The death toll from twin earthquakes that struck Venezuela on Wednesday has climbed to 920, with over 50,000 people reported missing and rescue teams increasingly shifting focus from saving lives to recovering bodies amid mounting public fury at the government’s response.
Venezuela is in agony — and the anger is growing as fast as the death toll.
Two powerful earthquakes, measuring magnitude 7.2 and 7.5, struck within a minute of each other on Wednesday evening, unleashing devastation across the north of the country and reducing entire residential blocks in the coastal area of La Guaira — near the capital Caracas — to dust and rubble. By Friday, the confirmed death toll had climbed to 920, with United Nations aid chief Tom Fletcher telling AFP that more than 50,000 people remained unaccounted for.
The scale of destruction is staggering. Building after building along La Guaira’s coastline crumpled under the force of the back-to-back strikes, leaving rescue teams from across the region racing against time — and increasingly, against hope.

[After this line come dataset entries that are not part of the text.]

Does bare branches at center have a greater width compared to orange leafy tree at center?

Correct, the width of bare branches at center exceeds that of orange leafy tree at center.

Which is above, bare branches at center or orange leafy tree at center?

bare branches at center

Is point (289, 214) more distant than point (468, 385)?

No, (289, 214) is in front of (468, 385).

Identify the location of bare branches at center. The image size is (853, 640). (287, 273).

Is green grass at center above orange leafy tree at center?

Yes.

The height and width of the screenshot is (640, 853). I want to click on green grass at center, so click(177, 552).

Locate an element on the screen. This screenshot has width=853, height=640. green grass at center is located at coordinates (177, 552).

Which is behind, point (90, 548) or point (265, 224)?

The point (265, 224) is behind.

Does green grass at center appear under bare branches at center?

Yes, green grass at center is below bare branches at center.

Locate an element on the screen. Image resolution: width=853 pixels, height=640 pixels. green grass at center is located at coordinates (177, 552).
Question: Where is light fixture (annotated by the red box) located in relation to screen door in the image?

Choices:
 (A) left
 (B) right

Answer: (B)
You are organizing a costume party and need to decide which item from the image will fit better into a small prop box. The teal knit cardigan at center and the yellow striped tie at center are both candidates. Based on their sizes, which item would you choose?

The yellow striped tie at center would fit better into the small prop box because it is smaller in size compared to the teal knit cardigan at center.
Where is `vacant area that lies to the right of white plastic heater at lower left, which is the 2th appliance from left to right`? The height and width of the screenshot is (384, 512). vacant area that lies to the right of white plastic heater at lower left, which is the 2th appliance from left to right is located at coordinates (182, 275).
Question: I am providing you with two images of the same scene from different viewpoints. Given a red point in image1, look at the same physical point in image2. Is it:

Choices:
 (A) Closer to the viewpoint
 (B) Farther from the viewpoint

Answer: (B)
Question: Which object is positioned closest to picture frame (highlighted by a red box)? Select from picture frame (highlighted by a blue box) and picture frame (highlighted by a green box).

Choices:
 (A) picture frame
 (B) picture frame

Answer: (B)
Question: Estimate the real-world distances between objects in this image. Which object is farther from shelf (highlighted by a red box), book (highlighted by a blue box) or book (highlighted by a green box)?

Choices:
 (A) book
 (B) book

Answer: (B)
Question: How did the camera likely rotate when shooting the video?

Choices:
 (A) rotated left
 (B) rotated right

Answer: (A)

The Cable reported that a Chilean rescue team arriving at one residential complex — four tall apartment buildings now largely reduced to rubble — delivered the assessment that many feared.
“Unfortunately, the collapse is total, and there is little chance of finding survivors. Efforts are now focused on recovering the bodies of the deceased,” team leader Nadiomar Polanco said grimly.
That grim reality on the ground is being matched by a volatile political atmosphere. Caracas residents jeered interim leader Delcy Rodriguez during her visit to a devastated neighbourhood, their fury over the perceived sluggishness of the official government response boiling over publicly. It was a raw, unfiltered expression of grief colliding with institutional failure.
Interior Minister Diosdado Cabello announced in a televised address that access to the disaster zone would be restricted from 8:00 pm Friday — a move likely to deepen suspicions among a population already furious at its leadership.
International rescue teams continue to pour in, but with each passing hour, the operation is shifting — from rescue to recovery, from hope to grief, from searching for the living to accounting for the dead.
Venezuela was already a nation under enormous strain. Wednesday’s twin earthquakes have pushed it to the edge of something far darker.
Venezuela is in agony — and the anger is growing as fast as the death toll.